Segment Open

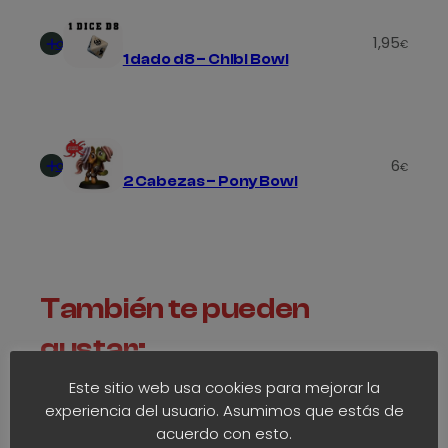
t
Añadir
1,95
a
al
€
1 dado d8 – Chibi Bowl
carrito
1
,
7
Añadir
6
al
€
5
2 Cabezas – Pony Bowl
carrito
€
También te pueden
gustar:
Este sitio web usa cookies para mejorar la
Seleccio
experiencia del usuario. Asumimos que estás de
opcion
acuerdo con esto.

Segment Closed

THE TASK: Only the number is required: state how many lines of the entries hold the word "Bowl".

TASK OUTPUT: 2